▶ _Assigned task_
A faithful retyping of every entry below is wanted, with images left out.

▶ _Supplied material_
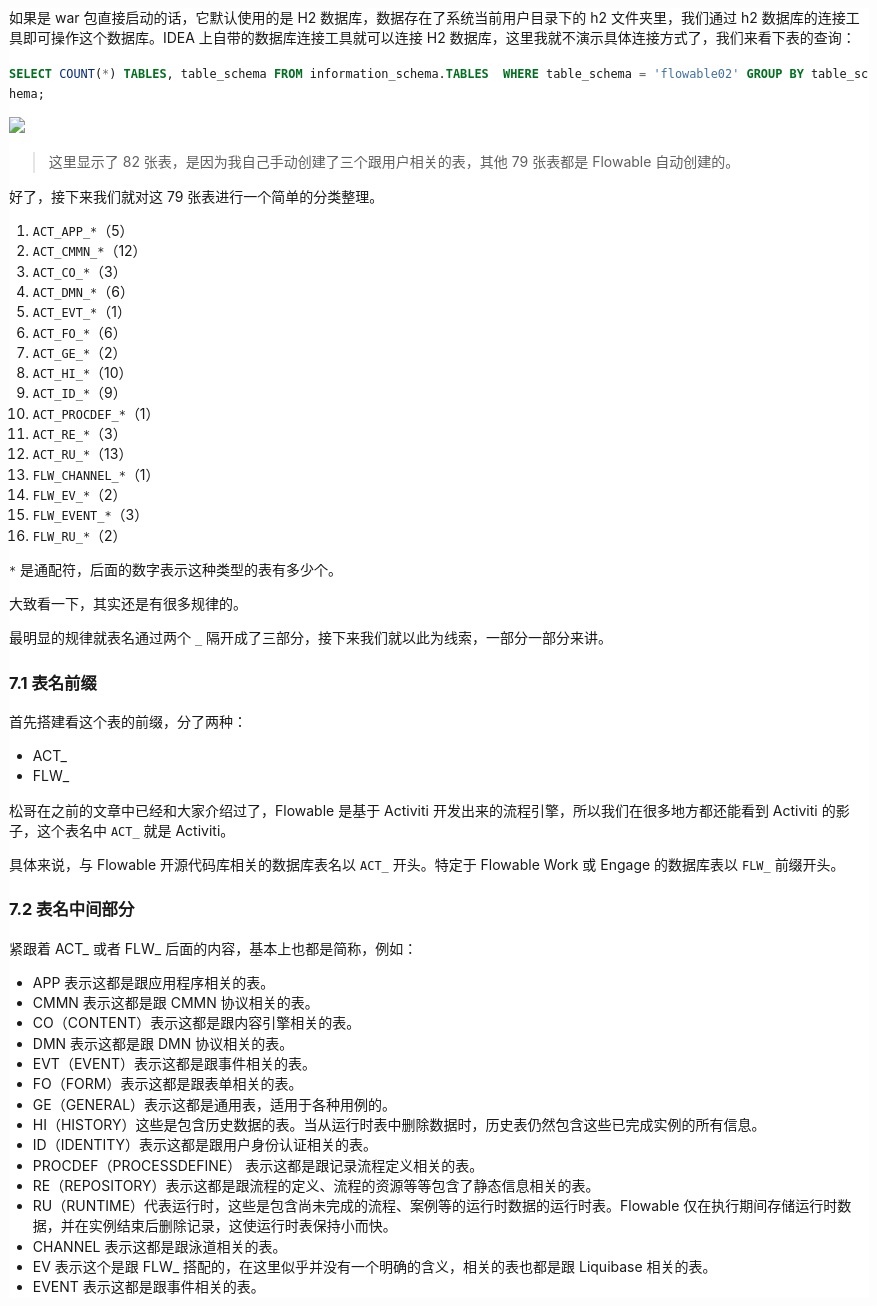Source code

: 如果是 war 包直接启动的话，它默认使用的是 H2 数据库，数据存在了系统当前用户目录下的 h2 文件夹里，我们通过 h2 数据库的连接工具即可操作这个数据库。IDEA 上自带的数据库连接工具就可以连接 H2 数据库，这里我就不演示具体连接方式了，我们来看下表的查询：

```sql
SELECT COUNT(*) TABLES, table_schema FROM information_schema.TABLES  WHERE table_schema = 'flowable02' GROUP BY table_schema;

```

![](https://p3-juejin.byteimg.com/tos-cn-i-k3u1fbpfcp/6ab31d006c8e4c34aad7419abcd8ab0c~tplv-k3u1fbpfcp-zoom-in-crop-mark:1512:0:0:0.awebp)

> 这里显示了 82 张表，是因为我自己手动创建了三个跟用户相关的表，其他 79 张表都是 Flowable 自动创建的。

好了，接下来我们就对这 79 张表进行一个简单的分类整理。

1.  `ACT_APP_*`（5）
2.  `ACT_CMMN_*`（12）
3.  `ACT_CO_*`（3）
4.  `ACT_DMN_*`（6）
5.  `ACT_EVT_*`（1）
6.  `ACT_FO_*`（6）
7.  `ACT_GE_*`（2）
8.  `ACT_HI_*`（10）
9.  `ACT_ID_*`（9）
10.  `ACT_PROCDEF_*`（1）
11.  `ACT_RE_*`（3）
12.  `ACT_RU_*`（13）
13.  `FLW_CHANNEL_*`（1）
14.  `FLW_EV_*`（2）
15.  `FLW_EVENT_*`（3）
16.  `FLW_RU_*`（2）

`*` 是通配符，后面的数字表示这种类型的表有多少个。

大致看一下，其实还是有很多规律的。

最明显的规律就表名通过两个 `_` 隔开成了三部分，接下来我们就以此为线索，一部分一部分来讲。

### 7.1 表名前缀

首先搭建看这个表的前缀，分了两种：

*   ACT_
*   FLW_

松哥在之前的文章中已经和大家介绍过了，Flowable 是基于 Activiti 开发出来的流程引擎，所以我们在很多地方都还能看到 Activiti 的影子，这个表名中 `ACT_` 就是 Activiti。

具体来说，与 Flowable 开源代码库相关的数据库表名以 `ACT_` 开头。特定于 Flowable Work 或 Engage 的数据库表以 `FLW_` 前缀开头。

### 7.2 表名中间部分

紧跟着 ACT_ 或者 FLW_ 后面的内容，基本上也都是简称，例如：

*   APP 表示这都是跟应用程序相关的表。
*   CMMN 表示这都是跟 CMMN 协议相关的表。
*   CO（CONTENT）表示这都是跟内容引擎相关的表。
*   DMN 表示这都是跟 DMN 协议相关的表。
*   EVT（EVENT）表示这都是跟事件相关的表。
*   FO（FORM）表示这都是跟表单相关的表。
*   GE（GENERAL）表示这都是通用表，适用于各种用例的。
*   HI（HISTORY）这些是包含历史数据的表。当从运行时表中删除数据时，历史表仍然包含这些已完成实例的所有信息。
*   ID（IDENTITY）表示这都是跟用户身份认证相关的表。
*   PROCDEF（PROCESSDEFINE） 表示这都是跟记录流程定义相关的表。
*   RE（REPOSITORY）表示这都是跟流程的定义、流程的资源等等包含了静态信息相关的表。
*   RU（RUNTIME）代表运行时，这些是包含尚未完成的流程、案例等的运行时数据的运行时表。Flowable 仅在执行期间存储运行时数据，并在实例结束后删除记录，这使运行时表保持小而快。
*   CHANNEL 表示这都是跟泳道相关的表。
*   EV 表示这个是跟 FLW_ 搭配的，在这里似乎并没有一个明确的含义，相关的表也都是跟 Liquibase 相关的表。
*   EVENT 表示这都是跟事件相关的表。
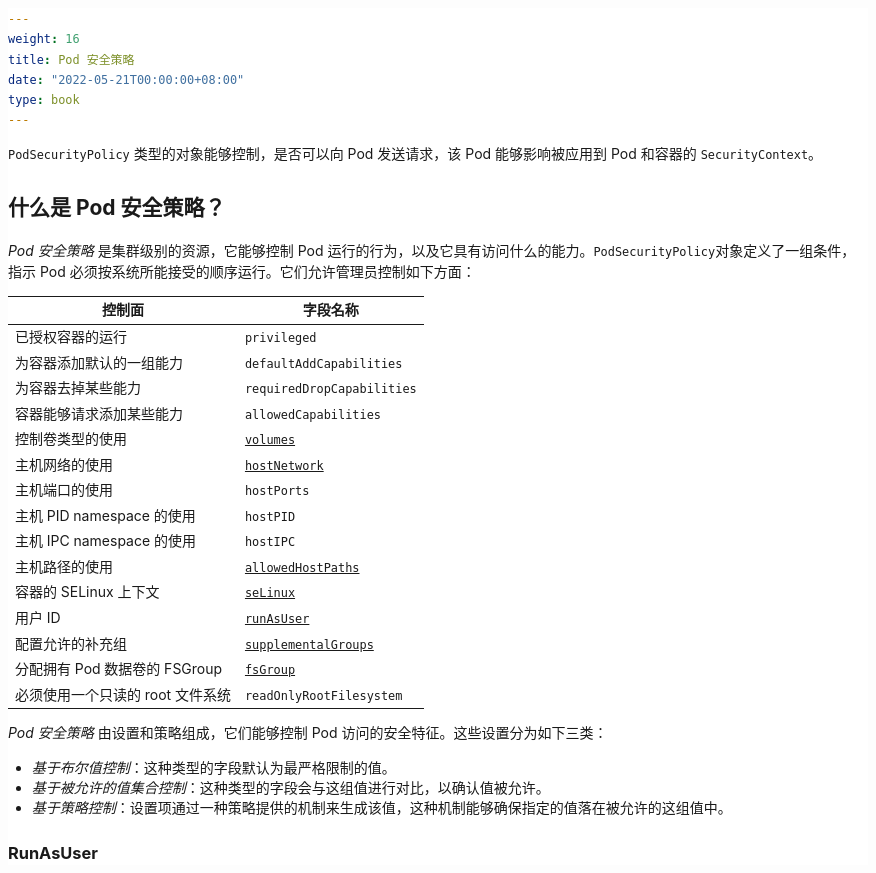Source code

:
 ```yaml
---
weight: 16
title: Pod 安全策略
date: "2022-05-21T00:00:00+08:00"
type: book
---
```


`PodSecurityPolicy` 类型的对象能够控制，是否可以向 Pod 发送请求，该 Pod 能够影响被应用到 Pod 和容器的 `SecurityContext`。

## 什么是 Pod 安全策略？

_Pod 安全策略_ 是集群级别的资源，它能够控制 Pod 运行的行为，以及它具有访问什么的能力。`PodSecurityPolicy`对象定义了一组条件，指示 Pod 必须按系统所能接受的顺序运行。它们允许管理员控制如下方面：

| 控制面                           | 字段名称                                                                                                   |
| -------------------------------- | ---------------------------------------------------------------------------------------------------------- |
| 已授权容器的运行                 | `privileged`                                                                                               |
| 为容器添加默认的一组能力         | `defaultAddCapabilities`                                                                                   |
| 为容器去掉某些能力               | `requiredDropCapabilities`                                                                                 |
| 容器能够请求添加某些能力         | `allowedCapabilities`                                                                                      |
| 控制卷类型的使用                 | [`volumes`](https://kubernetes.io/docs/concepts/policy/pod-security-policy/#controlling-volumes)           |
| 主机网络的使用                   | [`hostNetwork`](https://kubernetes.io/docs/concepts/policy/pod-security-policy/#host-network)              |
| 主机端口的使用                   | `hostPorts`                                                                                                |
| 主机 PID namespace 的使用        | `hostPID`                                                                                                  |
| 主机 IPC namespace 的使用        | `hostIPC`                                                                                                  |
| 主机路径的使用                   | [`allowedHostPaths`](https://kubernetes.io/docs/concepts/policy/pod-security-policy/#allowed-host-paths)   |
| 容器的 SELinux 上下文            | [`seLinux`](https://kubernetes.io/docs/concepts/policy/pod-security-policy/#selinux)                       |
| 用户 ID                          | [`runAsUser`](https://kubernetes.io/docs/concepts/policy/pod-security-policy/#runasuser)                   |
| 配置允许的补充组                 | [`supplementalGroups`](https://kubernetes.io/docs/concepts/policy/pod-security-policy/#supplementalgroups) |
| 分配拥有 Pod 数据卷的 FSGroup    | [`fsGroup`](https://kubernetes.io/docs/concepts/policy/pod-security-policy/#fsgroup)                       |
| 必须使用一个只读的 root 文件系统 | `readOnlyRootFilesystem`                                                                                   |

_Pod 安全策略_ 由设置和策略组成，它们能够控制 Pod 访问的安全特征。这些设置分为如下三类：

- _基于布尔值控制_：这种类型的字段默认为最严格限制的值。
- _基于被允许的值集合控制_：这种类型的字段会与这组值进行对比，以确认值被允许。
- _基于策略控制_：设置项通过一种策略提供的机制来生成该值，这种机制能够确保指定的值落在被允许的这组值中。

### RunAsUser
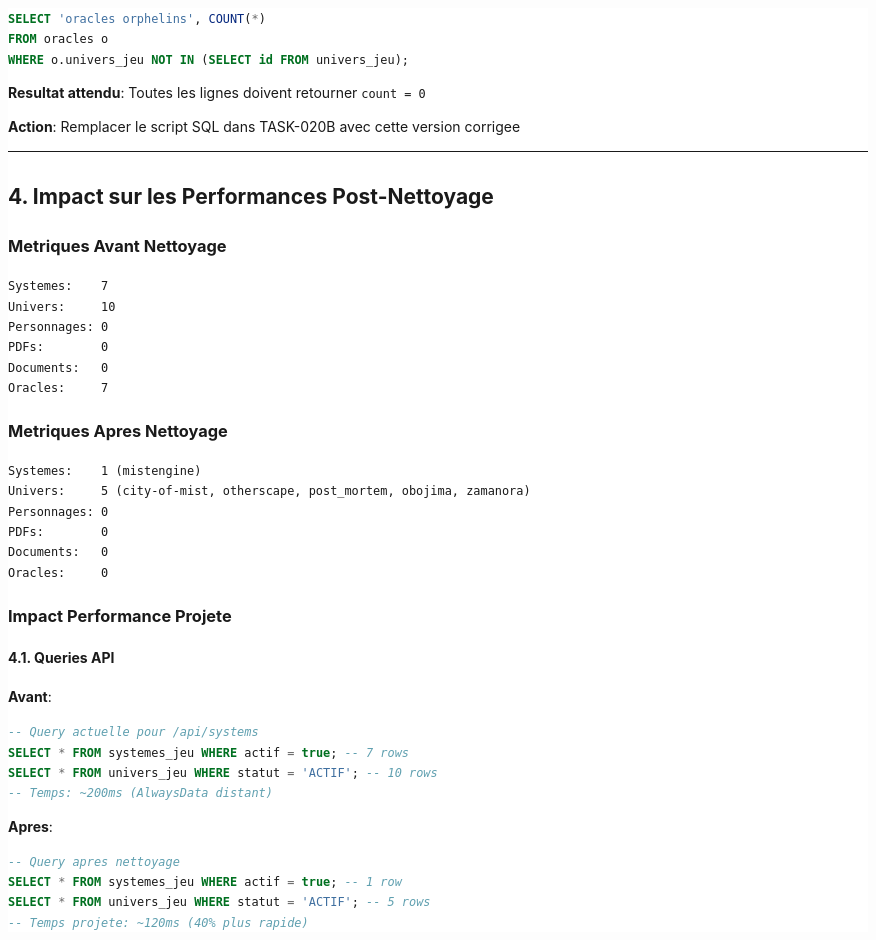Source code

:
 ```sql
SELECT 'oracles orphelins', COUNT(*)
FROM oracles o
WHERE o.univers_jeu NOT IN (SELECT id FROM univers_jeu);
```

**Resultat attendu**: Toutes les lignes doivent retourner `count = 0`

**Action**: Remplacer le script SQL dans TASK-020B avec cette version corrigee

---

## 4. Impact sur les Performances Post-Nettoyage

### Metriques Avant Nettoyage

```
Systemes:    7
Univers:     10
Personnages: 0
PDFs:        0
Documents:   0
Oracles:     7
```

### Metriques Apres Nettoyage

```
Systemes:    1 (mistengine)
Univers:     5 (city-of-mist, otherscape, post_mortem, obojima, zamanora)
Personnages: 0
PDFs:        0
Documents:   0
Oracles:     0
```

### Impact Performance Projete

#### 4.1. Queries API

**Avant**:
```sql
-- Query actuelle pour /api/systems
SELECT * FROM systemes_jeu WHERE actif = true; -- 7 rows
SELECT * FROM univers_jeu WHERE statut = 'ACTIF'; -- 10 rows
-- Temps: ~200ms (AlwaysData distant)
```

**Apres**:
```sql
-- Query apres nettoyage
SELECT * FROM systemes_jeu WHERE actif = true; -- 1 row
SELECT * FROM univers_jeu WHERE statut = 'ACTIF'; -- 5 rows
-- Temps projete: ~120ms (40% plus rapide)
```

▶ _Answer box_
Source code

: 如果是 war 包直接启动的话，它默认使用的是 H2 数据库，数据存在了系统当前用户目录下的 h2 文件夹里，我们通过 h2 数据库的连接工具即可操作这个数据库。IDEA 上自带的数据库连接工具就可以连接 H2 数据库，这里我就不演示具体连接方式了，我们来看下表的查询：

```sql
SELECT COUNT(*) TABLES, table_schema FROM information_schema.TABLES  WHERE table_schema = 'flowable02' GROUP BY table_schema;

```

![](https://p3-juejin.byteimg.com/tos-cn-i-k3u1fbpfcp/6ab31d006c8e4c34aad7419abcd8ab0c~tplv-k3u1fbpfcp-zoom-in-crop-mark:1512:0:0:0.awebp)

> 这里显示了 82 张表，是因为我自己手动创建了三个跟用户相关的表，其他 79 张表都是 Flowable 自动创建的。

好了，接下来我们就对这 79 张表进行一个简单的分类整理。

1.  `ACT_APP_*`（5）
2.  `ACT_CMMN_*`（12）
3.  `ACT_CO_*`（3）
4.  `ACT_DMN_*`（6）
5.  `ACT_EVT_*`（1）
6.  `ACT_FO_*`（6）
7.  `ACT_GE_*`（2）
8.  `ACT_HI_*`（10）
9.  `ACT_ID_*`（9）
10.  `ACT_PROCDEF_*`（1）
11.  `ACT_RE_*`（3）
12.  `ACT_RU_*`（13）
13.  `FLW_CHANNEL_*`（1）
14.  `FLW_EV_*`（2）
15.  `FLW_EVENT_*`（3）
16.  `FLW_RU_*`（2）

`*` 是通配符，后面的数字表示这种类型的表有多少个。

大致看一下，其实还是有很多规律的。

最明显的规律就表名通过两个 `_` 隔开成了三部分，接下来我们就以此为线索，一部分一部分来讲。

### 7.1 表名前缀

首先搭建看这个表的前缀，分了两种：

*   ACT_
*   FLW_

松哥在之前的文章中已经和大家介绍过了，Flowable 是基于 Activiti 开发出来的流程引擎，所以我们在很多地方都还能看到 Activiti 的影子，这个表名中 `ACT_` 就是 Activiti。

具体来说，与 Flowable 开源代码库相关的数据库表名以 `ACT_` 开头。特定于 Flowable Work 或 Engage 的数据库表以 `FLW_` 前缀开头。

### 7.2 表名中间部分

紧跟着 ACT_ 或者 FLW_ 后面的内容，基本上也都是简称，例如：

*   APP 表示这都是跟应用程序相关的表。
*   CMMN 表示这都是跟 CMMN 协议相关的表。
*   CO（CONTENT）表示这都是跟内容引擎相关的表。
*   DMN 表示这都是跟 DMN 协议相关的表。
*   EVT（EVENT）表示这都是跟事件相关的表。
*   FO（FORM）表示这都是跟表单相关的表。
*   GE（GENERAL）表示这都是通用表，适用于各种用例的。
*   HI（HISTORY）这些是包含历史数据的表。当从运行时表中删除数据时，历史表仍然包含这些已完成实例的所有信息。
*   ID（IDENTITY）表示这都是跟用户身份认证相关的表。
*   PROCDEF（PROCESSDEFINE） 表示这都是跟记录流程定义相关的表。
*   RE（REPOSITORY）表示这都是跟流程的定义、流程的资源等等包含了静态信息相关的表。
*   RU（RUNTIME）代表运行时，这些是包含尚未完成的流程、案例等的运行时数据的运行时表。Flowable 仅在执行期间存储运行时数据，并在实例结束后删除记录，这使运行时表保持小而快。
*   CHANNEL 表示这都是跟泳道相关的表。
*   EV 表示这个是跟 FLW_ 搭配的，在这里似乎并没有一个明确的含义，相关的表也都是跟 Liquibase 相关的表。
*   EVENT 表示这都是跟事件相关的表。
Source code

:
 ```yaml
---
weight: 16
title: Pod 安全策略
date: "2022-05-21T00:00:00+08:00"
type: book
---
```


`PodSecurityPolicy` 类型的对象能够控制，是否可以向 Pod 发送请求，该 Pod 能够影响被应用到 Pod 和容器的 `SecurityContext`。

## 什么是 Pod 安全策略？

_Pod 安全策略_ 是集群级别的资源，它能够控制 Pod 运行的行为，以及它具有访问什么的能力。`PodSecurityPolicy`对象定义了一组条件，指示 Pod 必须按系统所能接受的顺序运行。它们允许管理员控制如下方面：

| 控制面                           | 字段名称                                                                                                   |
| -------------------------------- | ---------------------------------------------------------------------------------------------------------- |
| 已授权容器的运行                 | `privileged`                                                                                               |
| 为容器添加默认的一组能力         | `defaultAddCapabilities`                                                                                   |
| 为容器去掉某些能力               | `requiredDropCapabilities`                                                                                 |
| 容器能够请求添加某些能力         | `allowedCapabilities`                                                                                      |
| 控制卷类型的使用                 | [`volumes`](https://kubernetes.io/docs/concepts/policy/pod-security-policy/#controlling-volumes)           |
| 主机网络的使用                   | [`hostNetwork`](https://kubernetes.io/docs/concepts/policy/pod-security-policy/#host-network)              |
| 主机端口的使用                   | `hostPorts`                                                                                                |
| 主机 PID namespace 的使用        | `hostPID`                                                                                                  |
| 主机 IPC namespace 的使用        | `hostIPC`                                                                                                  |
| 主机路径的使用                   | [`allowedHostPaths`](https://kubernetes.io/docs/concepts/policy/pod-security-policy/#allowed-host-paths)   |
| 容器的 SELinux 上下文            | [`seLinux`](https://kubernetes.io/docs/concepts/policy/pod-security-policy/#selinux)                       |
| 用户 ID                          | [`runAsUser`](https://kubernetes.io/docs/concepts/policy/pod-security-policy/#runasuser)                   |
| 配置允许的补充组                 | [`supplementalGroups`](https://kubernetes.io/docs/concepts/policy/pod-security-policy/#supplementalgroups) |
| 分配拥有 Pod 数据卷的 FSGroup    | [`fsGroup`](https://kubernetes.io/docs/concepts/policy/pod-security-policy/#fsgroup)                       |
| 必须使用一个只读的 root 文件系统 | `readOnlyRootFilesystem`                                                                                   |

_Pod 安全策略_ 由设置和策略组成，它们能够控制 Pod 访问的安全特征。这些设置分为如下三类：

- _基于布尔值控制_：这种类型的字段默认为最严格限制的值。
- _基于被允许的值集合控制_：这种类型的字段会与这组值进行对比，以确认值被允许。
- _基于策略控制_：设置项通过一种策略提供的机制来生成该值，这种机制能够确保指定的值落在被允许的这组值中。

### RunAsUser
Source code

:
 ```sql
SELECT 'oracles orphelins', COUNT(*)
FROM oracles o
WHERE o.univers_jeu NOT IN (SELECT id FROM univers_jeu);
```

**Resultat attendu**: Toutes les lignes doivent retourner `count = 0`

**Action**: Remplacer le script SQL dans TASK-020B avec cette version corrigee

---

## 4. Impact sur les Performances Post-Nettoyage

### Metriques Avant Nettoyage

```
Systemes:    7
Univers:     10
Personnages: 0
PDFs:        0
Documents:   0
Oracles:     7
```

### Metriques Apres Nettoyage

```
Systemes:    1 (mistengine)
Univers:     5 (city-of-mist, otherscape, post_mortem, obojima, zamanora)
Personnages: 0
PDFs:        0
Documents:   0
Oracles:     0
```

### Impact Performance Projete

#### 4.1. Queries API

**Avant**:
```sql
-- Query actuelle pour /api/systems
SELECT * FROM systemes_jeu WHERE actif = true; -- 7 rows
SELECT * FROM univers_jeu WHERE statut = 'ACTIF'; -- 10 rows
-- Temps: ~200ms (AlwaysData distant)
```

**Apres**:
```sql
-- Query apres nettoyage
SELECT * FROM systemes_jeu WHERE actif = true; -- 1 row
SELECT * FROM univers_jeu WHERE statut = 'ACTIF'; -- 5 rows
-- Temps projete: ~120ms (40% plus rapide)
```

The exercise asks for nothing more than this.